At first glance it seems incredible: the two 2Day FM radio hosts at the centre of the royal prank furore – Mel Greig and Michael Christian – have sat down to speak to A Current Affair and Today Tonight.
It would, you might think, simply throw more fuel on the fire.
It will give the news media – whose mood at present ranges from merely hungry to openly furious – even more to fill the slabs of copy, and to keep the debate over broadcast standards in radio raging indefinitely.
But it is also, in purely strategic terms, the best step forward.
That isn't intended to forgive their sins, or attempt to de-humanise a story which, on so many levels, desperately craves a little more humanity than the original prank, or the furious aftermath, has allowed for.
In telling their side of the story, Mel Greig and Michael Christian will effectively break what is fast becoming a very overheated circuit.
At present the news cycle is feeding on itself – re-telling, rehashing, recycling headlines, responses and opinions.

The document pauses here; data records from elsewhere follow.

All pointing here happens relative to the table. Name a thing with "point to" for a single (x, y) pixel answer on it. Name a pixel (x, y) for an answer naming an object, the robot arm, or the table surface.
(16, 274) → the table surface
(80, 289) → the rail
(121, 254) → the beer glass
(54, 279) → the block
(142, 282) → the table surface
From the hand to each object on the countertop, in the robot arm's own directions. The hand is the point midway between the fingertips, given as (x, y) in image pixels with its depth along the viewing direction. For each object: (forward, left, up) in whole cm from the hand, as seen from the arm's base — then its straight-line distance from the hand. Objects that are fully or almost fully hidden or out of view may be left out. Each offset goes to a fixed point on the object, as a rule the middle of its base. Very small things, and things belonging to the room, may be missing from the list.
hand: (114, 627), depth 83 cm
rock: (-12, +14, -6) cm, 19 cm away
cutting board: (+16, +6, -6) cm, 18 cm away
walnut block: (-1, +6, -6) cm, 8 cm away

Speaking up will break that cycle, and allow it to move forward.
It also puts a new human dimension on the story, perhaps revealing for the first time the extent of the impact on Greig and Christian.
There is little sympathy for them, it seems, and it perhaps overstates things to consider that they are somehow victims, but in the broader context, the machinery of breakfast radio is bigger than either of them, and the scars from this tragic episode will take a long time to heal.

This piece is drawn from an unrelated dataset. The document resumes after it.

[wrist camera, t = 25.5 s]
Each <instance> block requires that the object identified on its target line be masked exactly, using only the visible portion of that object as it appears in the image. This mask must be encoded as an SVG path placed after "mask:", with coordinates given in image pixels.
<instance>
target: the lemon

Channel Nine's A Current Affair host, Tracy Grimshaw, who has prerecorded an interview with the pair to go to air on Monday night, describes them as "pretty shattered people".
Long after the media has moved on – it does, after all, have a big appetite but a short memory – the events of the past week will haunt everyone they touched directly, but particularly Greig and Christian.

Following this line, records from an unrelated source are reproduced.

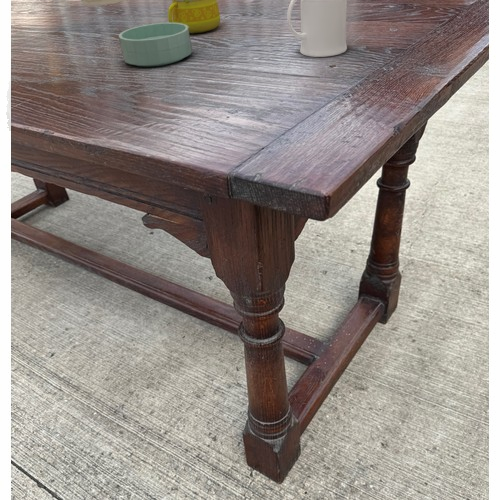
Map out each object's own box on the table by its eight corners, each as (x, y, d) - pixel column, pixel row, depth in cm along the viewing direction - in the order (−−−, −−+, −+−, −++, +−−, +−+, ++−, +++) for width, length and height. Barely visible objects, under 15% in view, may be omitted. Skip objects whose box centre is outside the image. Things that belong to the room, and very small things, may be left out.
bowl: (161, 71, 92) (156, 42, 89) (110, 64, 98) (103, 37, 95) (205, 51, 100) (202, 24, 97) (156, 46, 106) (151, 21, 104)
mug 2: (298, 64, 88) (296, -13, 81) (276, 53, 95) (272, -19, 88) (356, 50, 92) (358, -24, 85) (330, 41, 98) (331, -29, 91)
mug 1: (201, 22, 122) (193, -35, 115) (231, 27, 115) (225, -33, 108) (157, 34, 116) (146, -25, 108) (186, 40, 109) (176, -23, 102)
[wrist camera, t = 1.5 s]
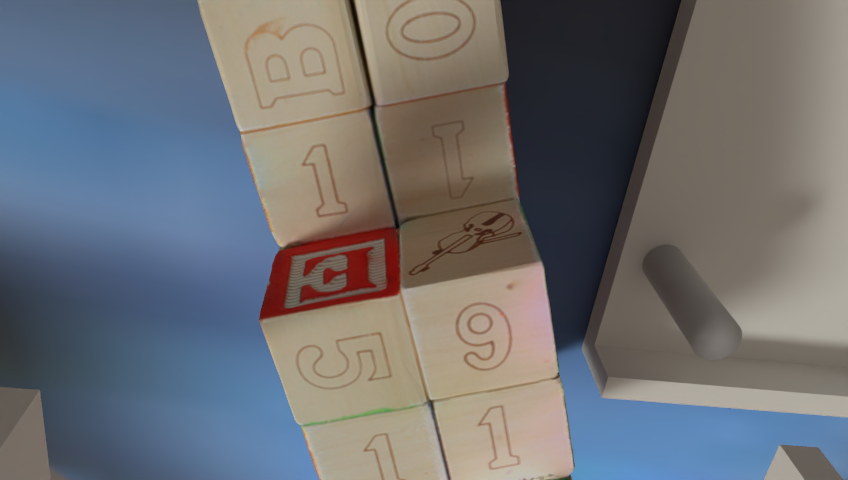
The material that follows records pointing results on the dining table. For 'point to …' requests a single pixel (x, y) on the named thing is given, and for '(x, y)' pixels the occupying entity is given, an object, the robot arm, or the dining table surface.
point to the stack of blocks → (396, 237)
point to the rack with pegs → (736, 219)
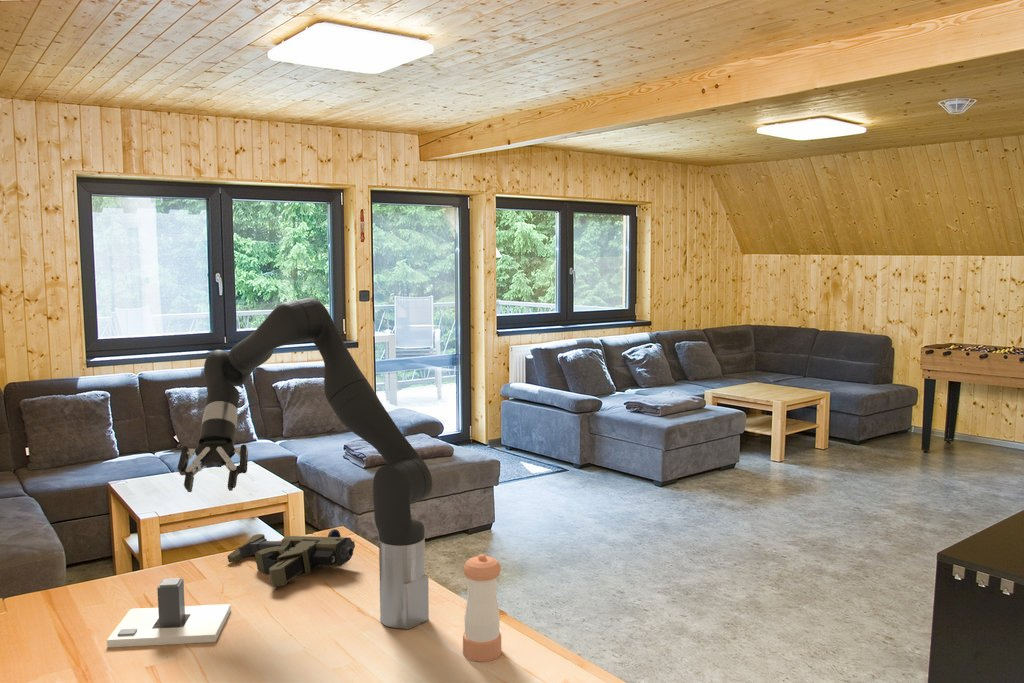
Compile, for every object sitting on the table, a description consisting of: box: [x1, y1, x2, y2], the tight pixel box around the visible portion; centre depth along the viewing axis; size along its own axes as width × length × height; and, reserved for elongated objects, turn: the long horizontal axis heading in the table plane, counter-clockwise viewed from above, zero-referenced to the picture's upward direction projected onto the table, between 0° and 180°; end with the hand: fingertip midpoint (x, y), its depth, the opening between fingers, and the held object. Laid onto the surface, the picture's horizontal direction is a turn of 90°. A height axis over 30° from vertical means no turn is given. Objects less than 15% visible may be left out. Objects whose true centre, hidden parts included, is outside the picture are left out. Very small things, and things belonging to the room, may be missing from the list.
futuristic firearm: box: [227, 528, 356, 588], centre depth 200 cm, size 7×31×25 cm
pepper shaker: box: [462, 553, 502, 663], centre depth 158 cm, size 7×7×19 cm
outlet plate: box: [106, 603, 232, 648], centre depth 169 cm, size 20×14×2 cm
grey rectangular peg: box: [156, 577, 186, 628], centre depth 168 cm, size 4×4×10 cm
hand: (209, 489), depth 181 cm, fingers open, 8 cm apart
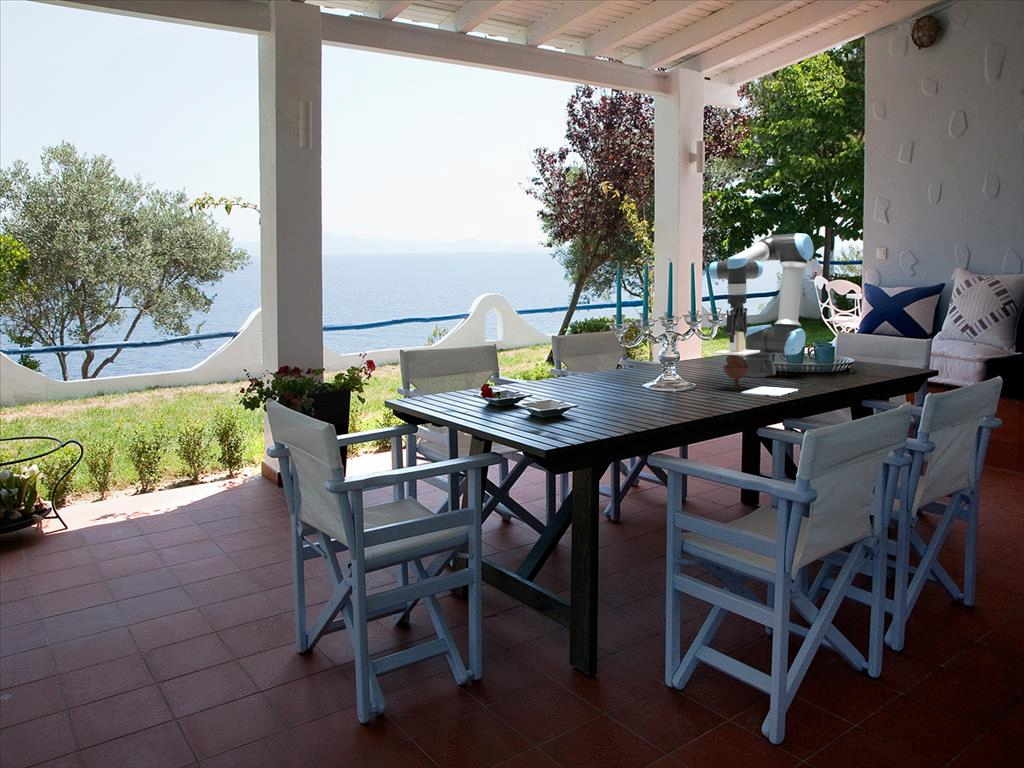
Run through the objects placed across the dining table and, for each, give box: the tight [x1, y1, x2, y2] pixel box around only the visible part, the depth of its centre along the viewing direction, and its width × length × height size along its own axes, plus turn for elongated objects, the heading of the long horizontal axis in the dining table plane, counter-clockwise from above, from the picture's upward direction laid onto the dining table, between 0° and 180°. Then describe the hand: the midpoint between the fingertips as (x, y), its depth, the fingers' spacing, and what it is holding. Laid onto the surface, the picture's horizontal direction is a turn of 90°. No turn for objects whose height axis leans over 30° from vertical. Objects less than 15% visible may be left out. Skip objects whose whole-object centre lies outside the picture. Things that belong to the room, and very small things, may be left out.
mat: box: [741, 386, 800, 397], centre depth 343 cm, size 18×16×1 cm
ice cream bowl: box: [722, 355, 750, 390], centre depth 355 cm, size 11×11×15 cm
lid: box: [712, 331, 760, 357], centre depth 353 cm, size 14×14×9 cm
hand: (736, 349), depth 353 cm, fingers open, 6 cm apart
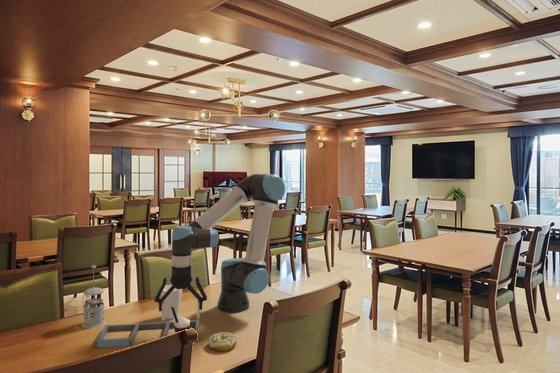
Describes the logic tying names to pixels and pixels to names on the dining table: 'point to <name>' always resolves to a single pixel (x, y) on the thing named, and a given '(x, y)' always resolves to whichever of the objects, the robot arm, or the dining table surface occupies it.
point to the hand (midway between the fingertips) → (180, 318)
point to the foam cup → (171, 302)
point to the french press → (93, 308)
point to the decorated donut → (222, 341)
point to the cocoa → (180, 322)
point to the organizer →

What is needed now is a little humanity.
More perhaps than Austereo deserves, or has ever given those who have been unwitting or unwilling participants in what passes for entertainment on its programs.
Greig and Christian need to say their piece. And as a civilised society we need to forgive, and move on.
Not just so that we (and they) can learn from their mistakes, but more importantly, so that the family of Jacintha Saldanha can bury a beloved daughter without the spectre of a lynch mob baying for blood over her grave.